[Listed entries — start]
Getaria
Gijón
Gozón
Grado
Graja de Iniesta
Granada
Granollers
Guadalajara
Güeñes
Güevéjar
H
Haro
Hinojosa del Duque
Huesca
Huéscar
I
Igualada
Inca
[Listed entries — finish]
An exact copy of every record above is what's needed here.

Output
Getaria
Gijón
Gozón
Grado
Graja de Iniesta
Granada
Granollers
Guadalajara
Güeñes
Güevéjar
H
Haro
Hinojosa del Duque
Huesca
Huéscar
I
Igualada
Inca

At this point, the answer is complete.